Tesla sales in Missouri hit brakes in 2017 as state refuses to renew dealer licenses

Article by Christian A., on January 3, 2017

If you live somewhere in Missouri and you’re looking forward to buy a new Tesla Model S, chances are you might not be able to purchase one within the state soon.

No, Tesla is not shutting down and is very much operational in the United States. The California-based carmaker still has the full ability to manufacture, as well as market and sell its electric vehicles. However, it couldn’t sell its vehicles in any place within Missouri, simply because the state and the court have said so.

Actually, Tesla had a license to sell new vehicles in the state. However, such license has to be renewed yearly, and the latest one was only good until 2016. An application to renew the license for 2017 had been rejected, thus leaving Tesla no legal permit to sell new vehicles in Missouri. So simply and generally, Tesla is not anymore allowed to sell its new vehicles in the state.

Now, let’s get into the details. There was actually a large obstacle in Tesla’s bid to sell in Missouri – dealerships. In particular, the Missouri Auto Dealers Association (MADA) doesn’t want Tesla to directly sell its own electric vehicles. Instead, MADA wants Tesla to sell its EVs through its members. Apparently, MADA wants the extra income from selling Tesla vehicles. However, Tesla doesn’t think dealerships are qualified enough to sell its offerings.
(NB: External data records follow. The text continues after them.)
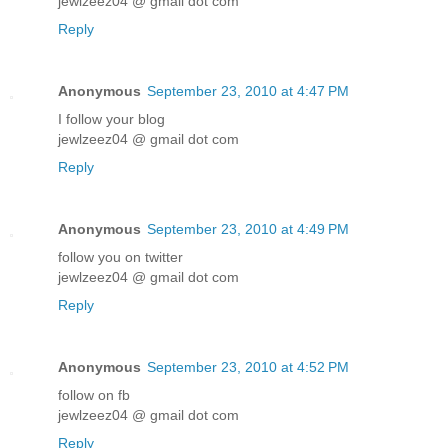
jewlzeez04 @ gmail dot com
Reply
Anonymous
September 23, 2010 at 4:47 PM
I follow your blog
jewlzeez04 @ gmail dot com
Reply
Anonymous
September 23, 2010 at 4:49 PM
follow you on twitter
jewlzeez04 @ gmail dot com
Reply
Anonymous
September 23, 2010 at 4:52 PM
follow on fb
jewlzeez04 @ gmail dot com
Reply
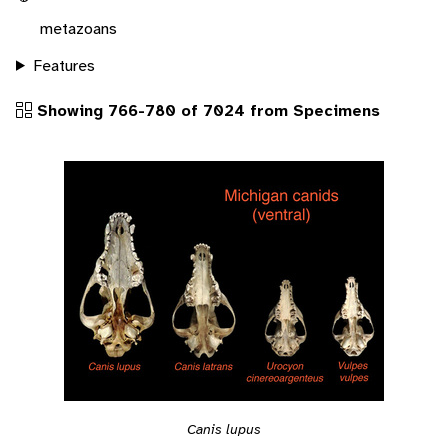
metazoans
Features
Showing 766-780 of 7024 from Specimens
Canis lupus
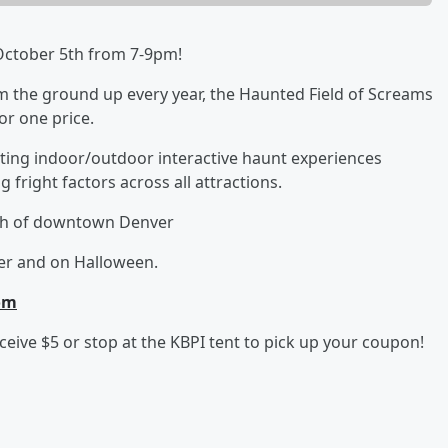
, October 5th from 7-9pm!
om the ground up every year, the Haunted Field of Screams
for one price.
ing indoor/outdoor interactive haunt experiences
 fright factors across all attractions.
rth of downtown Denver
er and on Halloween.
om
eive $5 or stop at the KBPI tent to pick up your coupon!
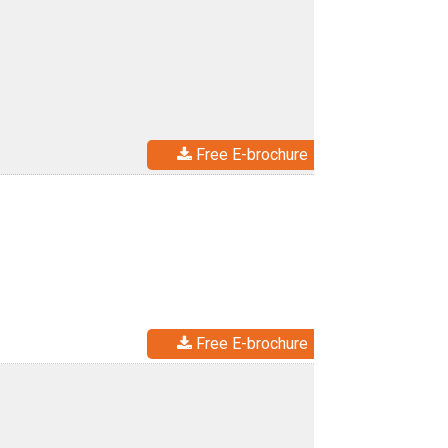
Free E-brochure
Free E-brochure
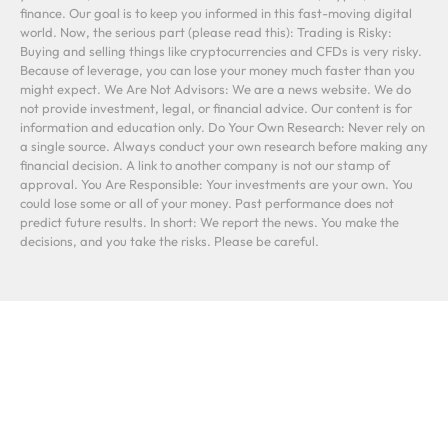
finance. Our goal is to keep you informed in this fast-moving digital
world. Now, the serious part (please read this): Trading is Risky:
Buying and selling things like cryptocurrencies and CFDs is very risky.
Because of leverage, you can lose your money much faster than you
might expect. We Are Not Advisors: We are a news website. We do
not provide investment, legal, or financial advice. Our content is for
information and education only. Do Your Own Research: Never rely on
a single source. Always conduct your own research before making any
financial decision. A link to another company is not our stamp of
approval. You Are Responsible: Your investments are your own. You
could lose some or all of your money. Past performance does not
predict future results. In short: We report the news. You make the
decisions, and you take the risks. Please be careful.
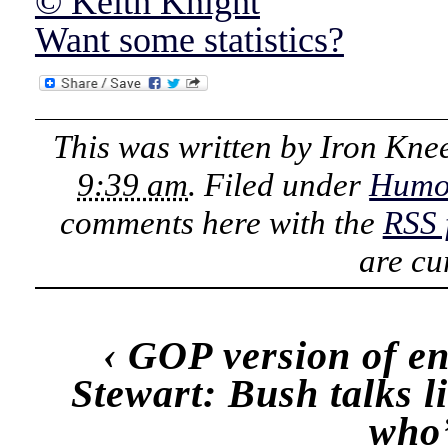
© Keith Knight
Want some statistics?
This was written by
Iron Kne
9:39 am
. Filed under
Humo
comments here with the
RSS 
are cu
‹
GOP version of e
Stewart: Bush talks l
who’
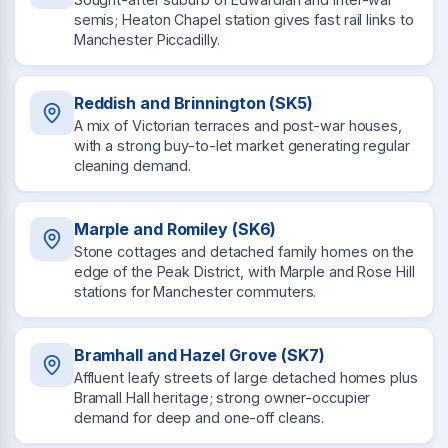
semis; Heaton Chapel station gives fast rail links to
Manchester Piccadilly.
Reddish and Brinnington (SK5)
A mix of Victorian terraces and post-war houses,
with a strong buy-to-let market generating regular
cleaning demand.
Marple and Romiley (SK6)
Stone cottages and detached family homes on the
edge of the Peak District, with Marple and Rose Hill
stations for Manchester commuters.
Bramhall and Hazel Grove (SK7)
Affluent leafy streets of large detached homes plus
Bramall Hall heritage; strong owner-occupier
demand for deep and one-off cleans.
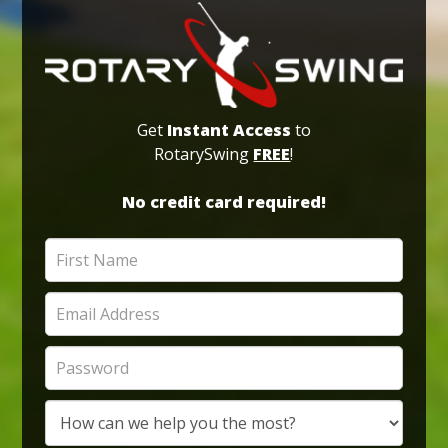
Get
Instant Access
to
RotarySwing
FREE
!
No credit card required!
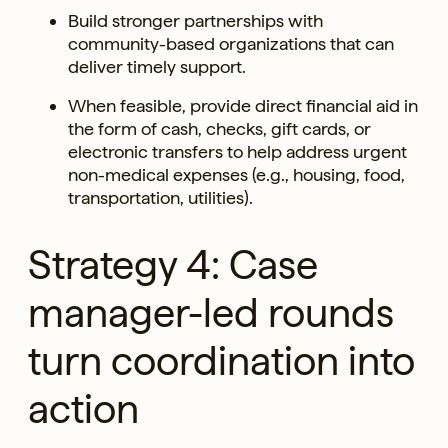
Build stronger partnerships with
community-based organizations that can
deliver timely support.
When feasible, provide direct financial aid in
the form of cash, checks, gift cards, or
electronic transfers to help address urgent
non-medical expenses (e.g., housing, food,
transportation, utilities).
Strategy 4: Case
manager-led rounds
turn coordination into
action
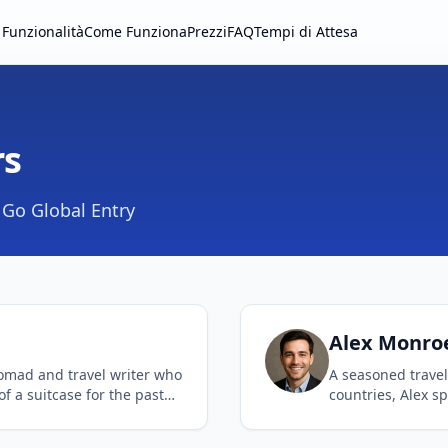
Funzionalità
Come Funziona
Prezzi
FAQ
Tempi di Attesa
rs
Go Global Entry
Alex
Monro
nomad and travel writer who
A seasoned trave
of a suitcase for the past
countries, Alex sp
e lies in finding the best
complex internati
eamlining the airport
With a background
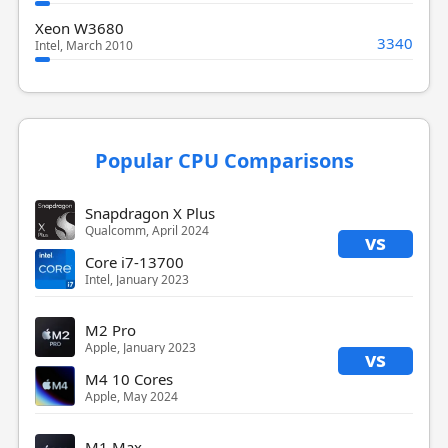
Xeon W3680
3340
Intel, March 2010
Popular CPU Comparisons
Snapdragon X Plus
Qualcomm, April 2024
vs
Core i7-13700
Intel, January 2023
M2 Pro
Apple, January 2023
vs
M4 10 Cores
Apple, May 2024
M1 Max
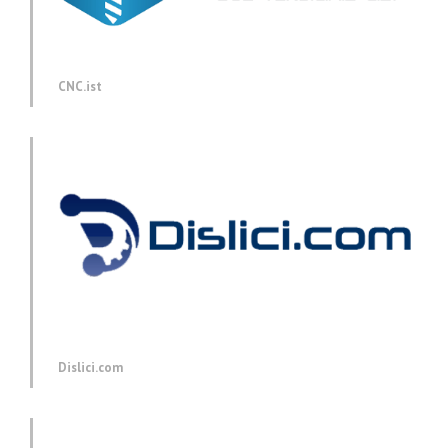
CNC.ist
Dislici.com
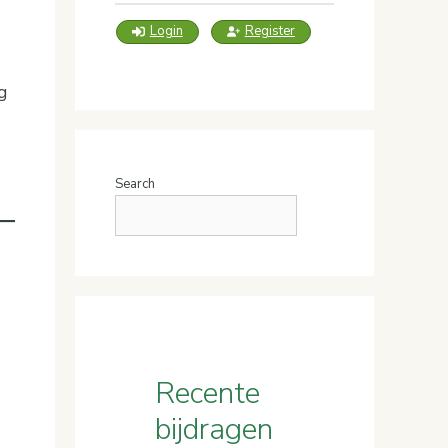
Login
Register
g
Search
Recente
bijdragen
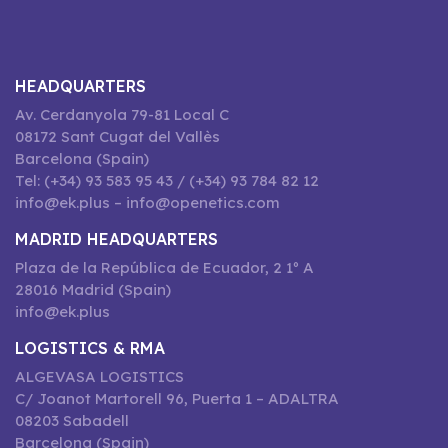
HEADQUARTERS
Av. Cerdanyola 79-81 Local C
08172 Sant Cugat del Vallès
Barcelona (Spain)
Tel: (+34) 93 583 95 43 / (+34) 93 784 82 12
info@ek.plus – info@openetics.com
MADRID HEADQUARTERS
Plaza de la República de Ecuador, 2 1º A
28016 Madrid (Spain)
info@ek.plus
LOGISTICS & RMA
ALGEVASA LOGISTICS
C/ Joanot Martorell 96, Puerta 1 – ADALTRA
08203 Sabadell
Barcelona (Spain)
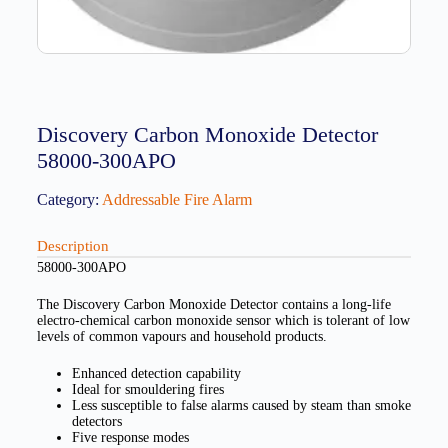
Discovery Carbon Monoxide Detector
58000-300APO
Category:
Addressable Fire Alarm
Description
58000-300APO
The Discovery Carbon Monoxide Detector contains a long-life
electro-chemical carbon monoxide sensor which is tolerant of low
levels of common vapours and household products.
Enhanced detection capability
Ideal for smouldering fires
Less susceptible to false alarms caused by steam than smoke
detectors
Five response modes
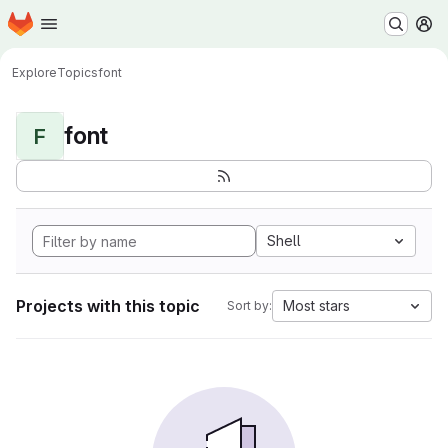
Homepage
Skip to main content
M
Explore
Topics
font
font
F
Shell
Projects with this topic
Most stars
Sort by:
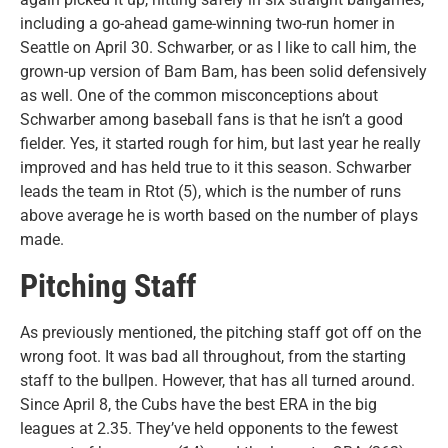
including a go-ahead game-winning two-run homer in
Seattle on April 30. Schwarber, or as I like to call him, the
grown-up version of Bam Bam, has been solid defensively
as well. One of the common misconceptions about
Schwarber among baseball fans is that he isn’t a good
fielder. Yes, it started rough for him, but last year he really
improved and has held true to it this season. Schwarber
leads the team in Rtot (5), which is the number of runs
above average he is worth based on the number of plays
made.
Pitching Staff
As previously mentioned, the pitching staff got off on the
wrong foot. It was bad all throughout, from the starting
staff to the bullpen. However, that has all turned around.
Since April 8, the Cubs have the best ERA in the big
leagues at 2.35. They’ve held opponents to the fewest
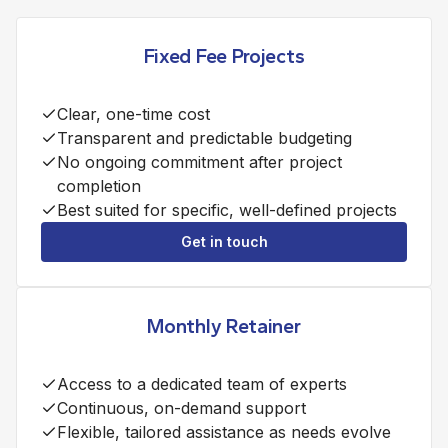
Fixed Fee Projects
Clear, one-time cost
Transparent and predictable budgeting
No ongoing commitment after project
completion
Best suited for specific, well-defined projects
Get in touch
Monthly Retainer
Access to a dedicated team of experts
Continuous, on-demand support
Flexible, tailored assistance as needs evolve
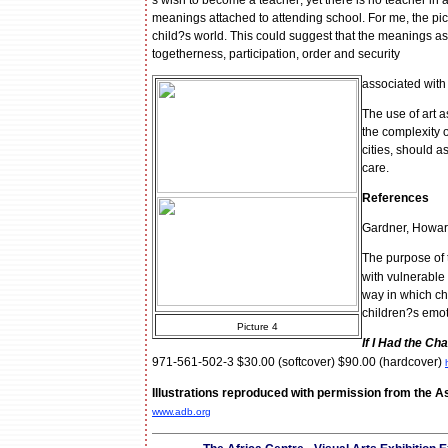
s wish to become a teacher; yet there is no teacher in an
meanings attached to attending school. For me, the pictu
child?s world. This could suggest that the meanings asso
togetherness, participation, order and security
associated with 
The use of art a
the complexity o
cities, should a
care.
References
Gardner, Howar
The purpose of 
with vulnerable
way in which chi
children?s emoti
Picture 4
If I Had the Ch
971-561-502-3 $30.00 (softcover) $90.00 (hardcover)
Illustrations reproduced with permission from the
www.adb.org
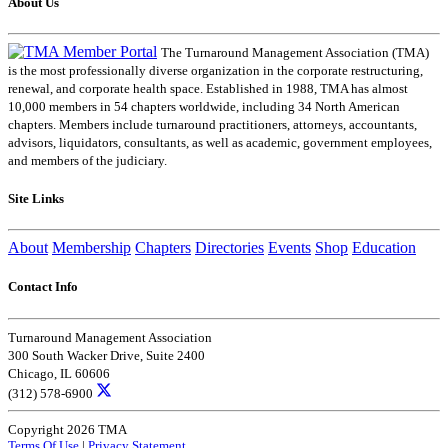
About Us
The Turnaround Management Association (TMA)
is the most professionally diverse organization in the corporate restructuring,
renewal, and corporate health space. Established in 1988, TMA has almost
10,000 members in 54 chapters worldwide, including 34 North American
chapters. Members include turnaround practitioners, attorneys, accountants,
advisors, liquidators, consultants, as well as academic, government employees,
and members of the judiciary.
Site Links
About
Membership
Chapters
Directories
Events
Shop
Education
Contact Info
Turnaround Management Association
300 South Wacker Drive, Suite 2400
Chicago, IL 60606
(312) 578-6900
Copyright 2026 TMA
Terms Of Use
|
Privacy Statement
For the California-based company, dealers are generally not able to promote its EVs simply because of lack of desire and knowledge. In addition, Tesla doesn’t believe in generating income through services and maintenance, while such operations are the bread and butter of dealerships in general. Thus, Tesla doesn’t think dealerships fit its marketing program. Moreover, Tesla believes in a more direct relationship between the carmaker and its customers

Tesla’s apparent refusal to hand over sales to dealerships has been indicated by its efforts to establish its own sales centers in each state. In Missouri, Tesla has its special stores and the Missouri Department of Revenue first approved the carmaker’s motor vehicle dealer licenses in 2015. This caught the attention of MADA, who in turn filed a case against Missouri Department of Revenue. In August 2016, Cole County Circuit Court Judge Daniel Green ruled that Tesla is not a franchise and thus its licenses should not be renewed by the Missouri Department of Revenue. Tesla filed a request for a temporary halt of judgment, but was denied by the judge. Thus, Tesla’s hope to get a new license for 2017 while the appeal is still pending has been dashed.

Despite this debacle, Tesla is not giving up. It is taking its case before the Court of Appeals to “prevent an immediate and unnecessary loss of jobs, tax revenue, consumer convenience, and consumer choice.” It would be an uphill battle for Tesla, but a further loss may weaken its position in other states where dealerships are also opposing its direct sales approach.